College of Pharmacy, Pusan National University, Busan, 46241, Republic of Korea.
College of Pharmacy, Kyunghee University, Seoul, 02447, Republic of Korea.
Eur J Med Chem. 2019 Oct 15;180:86-98. doi: 10.1016/j.ejmech.2019.07.016. Epub 2019 Jul 6.

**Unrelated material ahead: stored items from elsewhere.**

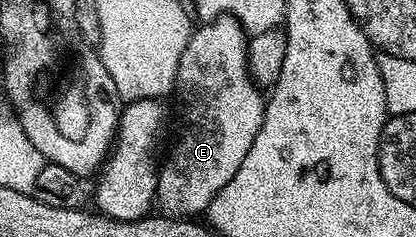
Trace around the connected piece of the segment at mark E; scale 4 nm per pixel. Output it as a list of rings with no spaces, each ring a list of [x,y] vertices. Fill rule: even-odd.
[[[223,16],[213,18],[211,22],[202,22],[191,33],[184,52],[180,56],[180,64],[176,72],[174,90],[182,101],[182,110],[186,115],[182,118],[182,135],[174,142],[170,155],[165,155],[158,171],[157,205],[162,205],[161,213],[171,218],[193,219],[201,215],[212,204],[216,192],[240,172],[240,164],[244,164],[244,156],[248,156],[248,148],[252,148],[252,140],[262,127],[266,98],[263,91],[248,75],[246,68],[246,48],[248,35],[235,18]]]

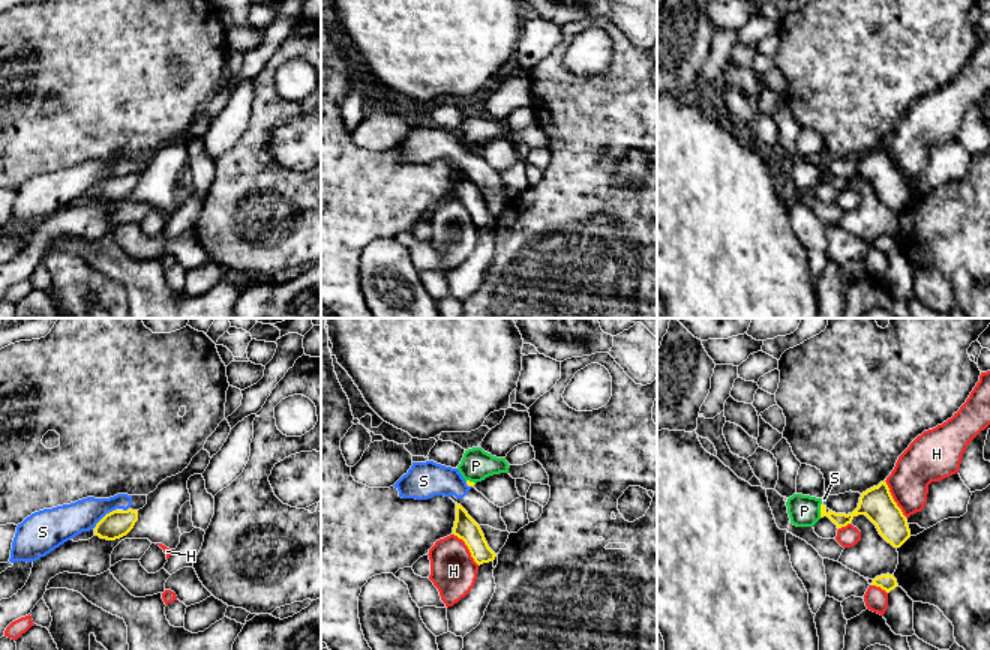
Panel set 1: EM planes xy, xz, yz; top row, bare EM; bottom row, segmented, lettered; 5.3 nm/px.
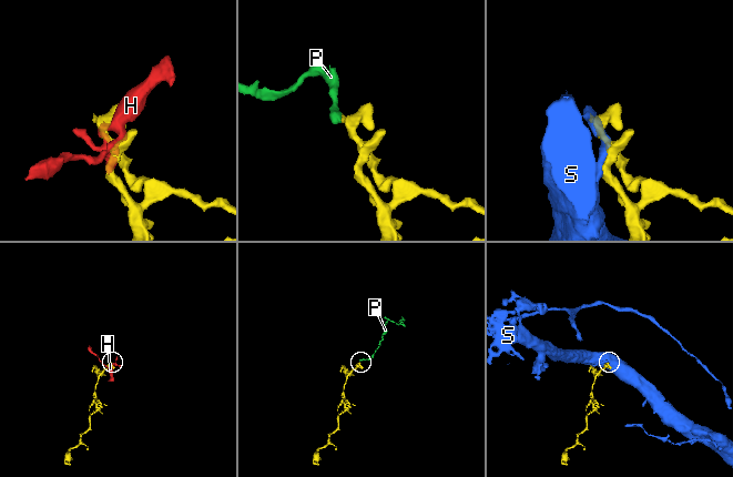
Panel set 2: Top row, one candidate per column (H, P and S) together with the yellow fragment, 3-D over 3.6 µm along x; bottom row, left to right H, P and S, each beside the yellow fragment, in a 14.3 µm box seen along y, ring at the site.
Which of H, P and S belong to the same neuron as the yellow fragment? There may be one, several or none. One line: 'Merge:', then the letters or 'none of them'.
Merge: P

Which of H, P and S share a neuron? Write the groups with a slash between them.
H / P / S

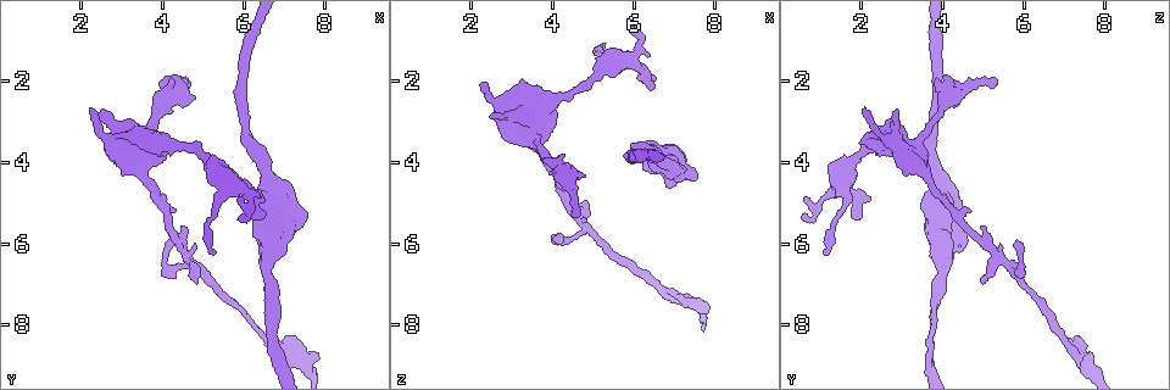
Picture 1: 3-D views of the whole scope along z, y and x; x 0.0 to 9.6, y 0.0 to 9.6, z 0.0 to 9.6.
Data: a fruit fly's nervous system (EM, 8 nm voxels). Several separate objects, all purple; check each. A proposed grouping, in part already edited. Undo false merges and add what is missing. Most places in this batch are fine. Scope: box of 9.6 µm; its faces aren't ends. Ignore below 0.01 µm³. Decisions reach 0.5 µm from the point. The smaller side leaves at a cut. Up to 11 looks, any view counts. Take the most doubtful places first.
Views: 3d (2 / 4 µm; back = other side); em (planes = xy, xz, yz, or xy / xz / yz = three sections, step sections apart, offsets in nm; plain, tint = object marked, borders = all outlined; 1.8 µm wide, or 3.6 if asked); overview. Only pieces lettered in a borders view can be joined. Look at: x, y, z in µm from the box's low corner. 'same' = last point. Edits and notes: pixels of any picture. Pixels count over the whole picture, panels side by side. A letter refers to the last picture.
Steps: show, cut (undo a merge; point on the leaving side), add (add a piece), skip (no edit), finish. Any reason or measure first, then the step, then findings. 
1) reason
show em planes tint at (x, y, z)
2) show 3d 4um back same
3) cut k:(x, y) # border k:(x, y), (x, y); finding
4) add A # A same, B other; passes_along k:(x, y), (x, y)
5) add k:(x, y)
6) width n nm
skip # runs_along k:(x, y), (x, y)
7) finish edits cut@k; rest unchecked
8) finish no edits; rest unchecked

an open end
show 3d 4um at (6.55, 5.30, 1.95)

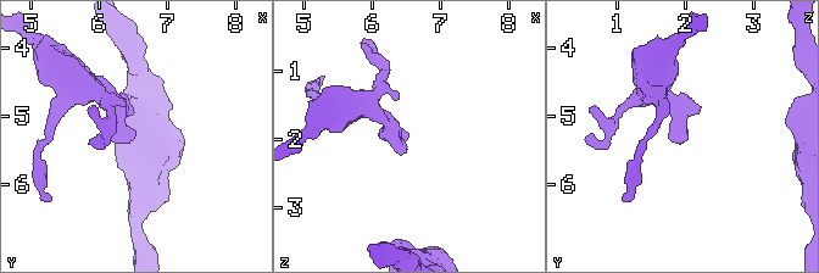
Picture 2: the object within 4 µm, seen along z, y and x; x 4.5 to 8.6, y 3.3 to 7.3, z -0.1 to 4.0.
show em 3.6um planes borders at (6.60, 5.25, 1.95)

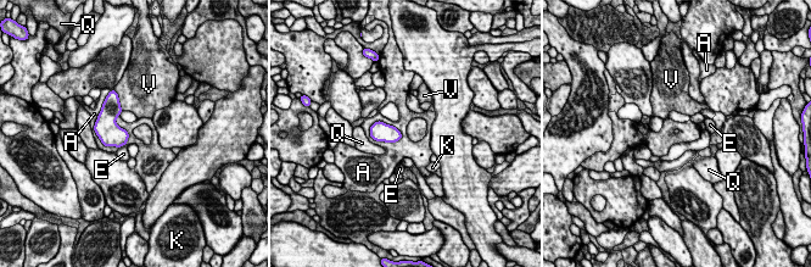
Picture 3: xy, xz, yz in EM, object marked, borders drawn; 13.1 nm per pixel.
width 160 nm
skip # A other, E other, K other, Q other, V other; border 3:(369, 127), (382, 121), (402, 137); no lettered piece goes on from it

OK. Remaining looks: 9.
thin end
show em planes tint at (4.15, 5.95, 5.80)

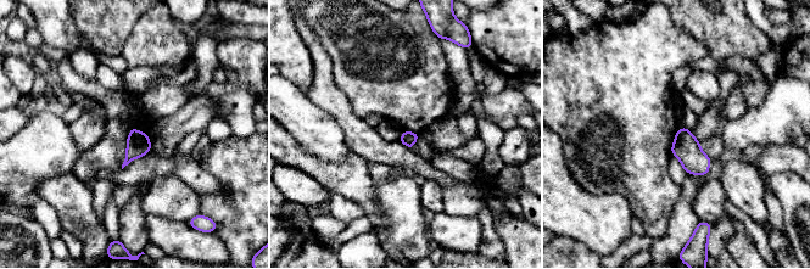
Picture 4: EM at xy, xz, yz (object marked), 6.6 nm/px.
show em planes borders same

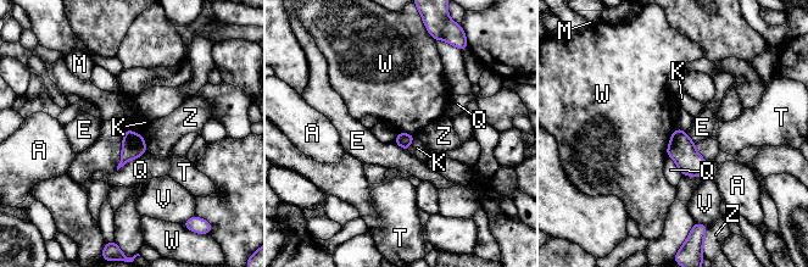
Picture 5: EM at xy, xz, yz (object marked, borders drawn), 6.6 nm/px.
width 100 nm
skip # A other, E other, K other, M other, Q other, T other, V other, W other, Z other; border 5:(675, 127), (666, 155); no lettered piece goes on from it

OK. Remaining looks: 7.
branch stops here
show 3d 4um at (6.95, 8.25, 7.35)

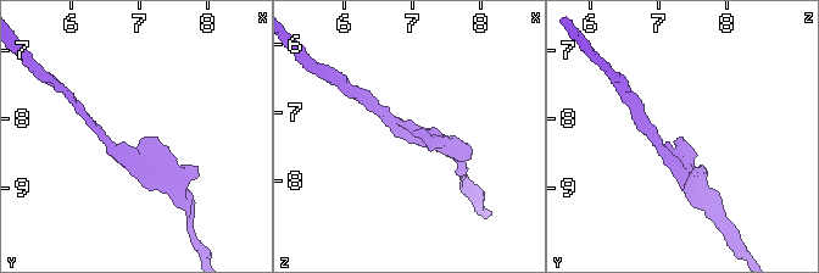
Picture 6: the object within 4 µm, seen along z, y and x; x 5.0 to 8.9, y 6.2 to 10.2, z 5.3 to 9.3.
need the tissue
show em planes borders at (7.00, 8.25, 7.35)

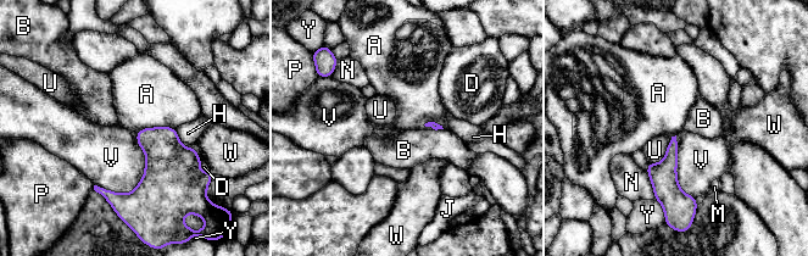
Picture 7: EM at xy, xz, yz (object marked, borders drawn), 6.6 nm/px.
skip # A other, B other, D other, H other, J other, M other, N other, P other, U other, V other, W other, Y other; no lettered piece goes on from it

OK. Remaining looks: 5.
branch stops here
show 3d 4um at (6.90, 5.90, 4.60)

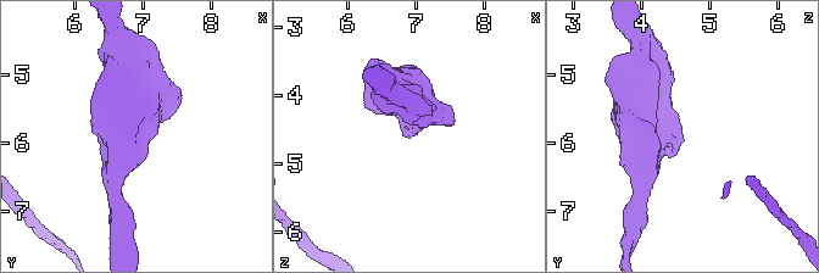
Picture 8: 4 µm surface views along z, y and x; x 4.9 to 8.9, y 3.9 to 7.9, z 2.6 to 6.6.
show em yz step 4 tint at (6.85, 5.95, 4.65)

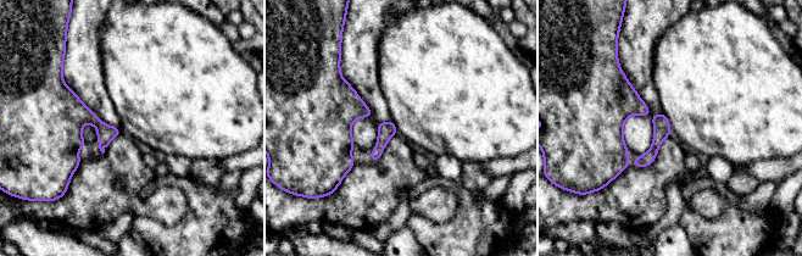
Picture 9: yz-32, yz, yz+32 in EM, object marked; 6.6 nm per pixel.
what lies round it
show em yz step 4 borders same

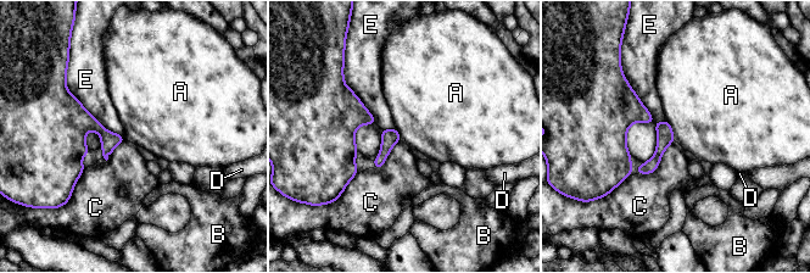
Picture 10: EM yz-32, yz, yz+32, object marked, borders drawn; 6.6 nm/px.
skip # A other, B other, C other, D other, E other; border 10:(665, 118), (675, 140); none of them fits

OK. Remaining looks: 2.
finish no edits; rest unchecked

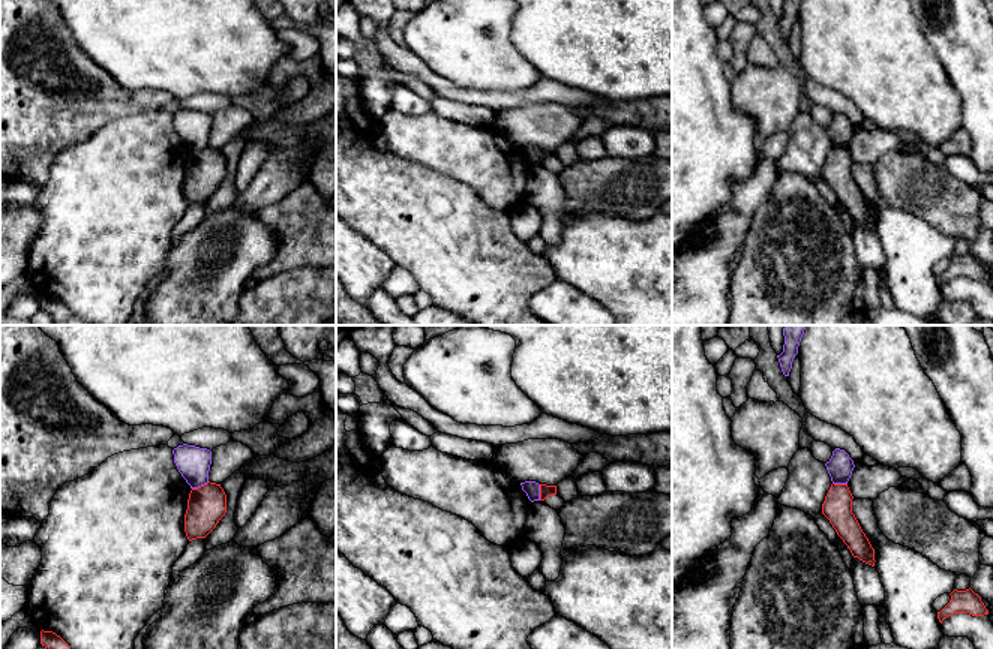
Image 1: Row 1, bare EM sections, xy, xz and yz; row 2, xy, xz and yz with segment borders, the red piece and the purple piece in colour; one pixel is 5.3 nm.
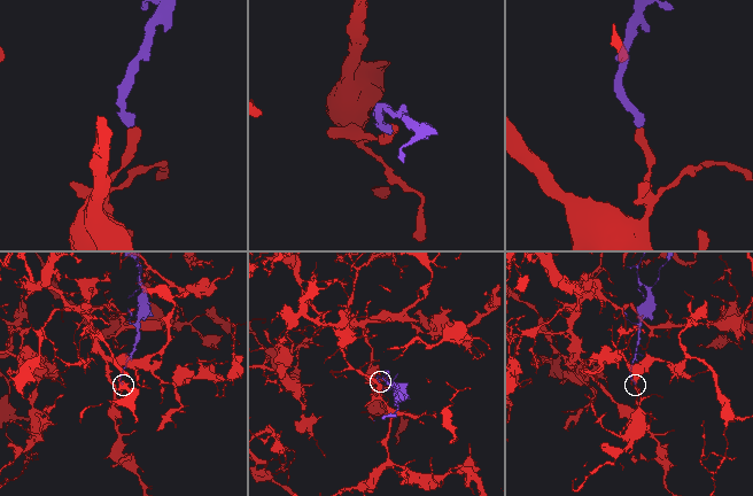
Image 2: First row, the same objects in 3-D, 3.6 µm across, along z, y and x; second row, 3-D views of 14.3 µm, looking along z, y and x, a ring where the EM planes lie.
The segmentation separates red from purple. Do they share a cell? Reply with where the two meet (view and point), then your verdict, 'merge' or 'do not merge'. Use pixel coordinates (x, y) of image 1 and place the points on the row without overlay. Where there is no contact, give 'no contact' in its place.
xy (201, 150) | do not merge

The aim of this study was to design and synthesize COX-1/COX-2 balanced inhibitors incorporating the structural motifs of anti-inflammatory ascidian metabolites. We designed a series of substituted indole analogs that incorporate the key structures of the ascidian metabolites, herdmanines C and D. The synthesized analogs were tested for their inhibitory activity against COX-1 and COX-2, and compound 5m, which displayed balanced inhibition, was further evaluated for in vitro anti-inflammatory activity. Compound 5m suppressed the expression of pro-inflammatory factors, including iNOS, COX-2, TNF-α, and IL-6 in LPS-stimulated murine RAW264.7 macrophages. The reduction of PGE, NO, and ROS was also observed, together with the suppression of NF-κB, IKK, and IκBα phosphorylation. Our results characterized 5m as a COX-1/COX-2 balanced inhibitor that subsequently caused ROS inhibition and NF-κB suppression, and culminated in the suppression of iNOS, COX-2, TNF-α, and IL-6 expression.
本研究旨在设计和合成 COX-1/COX-2 平衡抑制剂,将抗炎海洋生物活性物质 herdmanines C 和 D 的结构母核纳入其中。我们设计了一系列取代的吲哚类似物,其中包含海洋生物活性物质 herdmanines C 和 D 的关键结构。合成的类似物被测试对 COX-1 和 COX-2 的抑制活性,化合物 5m 表现出平衡抑制作用,进一步评估其体外抗炎活性。化合物 5m 抑制 LPS 刺激的鼠 RAW264.7 巨噬细胞中促炎因子的表达,包括 iNOS、COX-2、TNF-α 和 IL-6。还观察到 PGE、NO 和 ROS 的减少,以及 NF-κB、IKK 和 IκBα 磷酸化的抑制。我们的研究结果表明 5m 是一种 COX-1/COX-2 平衡抑制剂,随后抑制 ROS 和 NF-κB,从而抑制 iNOS、COX-2、TNF-α 和 IL-6 的表达。